Prosegue la preparazione degli azzurri di Rino Gattuso in vista della finale playoff valida per l’accesso al prossimo Mondiale, che l’Italia disputerà martedì 31 marzo a Zenica contro la Bosnia. Nella giornata odierna sono iniziate le consuete conferenze stampa di avvicinamento alla sfida.

A parlare è stato Federico Dimarco, esterno dell’Inter e protagonista di una stagione straordinaria con il suo club, con cui ha finora collezionato 6 gol e 14 assist, a una sola lunghezza dal record di Luis Alberto, fermo a quota 15. L’esterno della Nazionale, finito nelle ultime ore al centro delle polemiche per le immagini che lo ritraevano esultare dopo il rigore trasformato da Alajbegovic, decisivo per l’eliminazione del Galles nella semifinale playoff, è intervenuto oggi in conferenza stampa.

LE PAROLE DI FEDERICO DIMARCO - L'esterno nerazzurro ha esordito tornando sull'episodio dell'esultanza dopo il passaggio del turno della Bosnia: "Ho rispetto per ogni club e per qualsiasi nazionale. È stata una reazione spontanea: eravamo tra amici a guardare dei rigori. Ho anche sentito Dzeko, che è un amico, per fargli i complimenti. Ribadisco che non c’è stata alcuna mancanza di rispetto, siamo persone corrette. Arroganti? Non ne vedo il motivo: veniamo da due mancate qualificazioni ai Mondiali e non avrebbe senso esserlo. Piuttosto, mi ha dato fastidio essere stato ripreso in quel momento, credo sia stato poco rispettoso".

Ha poi proseguito: "Per noi è fondamentale conquistare il pass per il Mondiale, anche perché siamo un gruppo molto unito e vogliamo raggiungere questo obiettivo insieme. L’aspetto mentale sarà decisivo. Dovremo restare concentrati e solidi di testa, perché solo così potremo ottenere il risultato che vogliamo. È la testa a guidare tutto il resto. Sappiamo di affrontare un avversario di alto livello, con diversi giocatori che conosciamo bene perché militano nel nostro campionato. Servirà attenzione sotto ogni aspetto".

Si è poi soffermato sul suo ex compagno Dzeko e su Pio Esposito: "Dzeko è una persona straordinaria: per renderlo contento devi servirgli palloni giusti. Ci siamo incrociati anche quest’estate durante le vacanze. Pio è qui perché ha dimostrato di meritarlo, poi sarà l’allenatore a fare le sue scelte sul suo impiego. È un ragazzo eccezionale e, per la sua età, ha già una grande maturità. È difficile anche arrabbiarsi con lui, perché dà sempre tutto, sia in allenamento che in partita. Più che consigli, bisogna evitare di caricarlo di pressioni inutili".
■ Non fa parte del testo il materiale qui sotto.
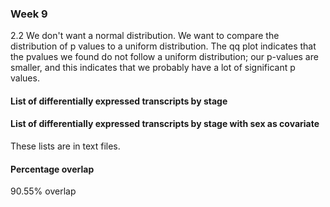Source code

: ### Week 9

2.2 We don't want a normal distribution. We want to compare the distribution of p values to a uniform distribution. The qq plot indicates that the pvalues we found do not follow a uniform distribution; our p-values are smaller, and this indicates that we probably have a lot of significant p values.

#### List of differentially expressed transcripts by stage

#### List of differentially expressed transcripts by stage with sex as covariate
These lists are in text files.

#### Percentage overlap
90.55\% overlap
Infine ha concluso: "Abbiamo dimostrato grande solidità mentale. Dopo un primo tempo un po’ bloccato e l’occasione fallita da Retegui, non ci siamo persi d’animo. In quei momenti rischi di farti condizionare, invece siamo riusciti a sbloccarla e poi a chiuderla, restando concentrati per tutta la gara".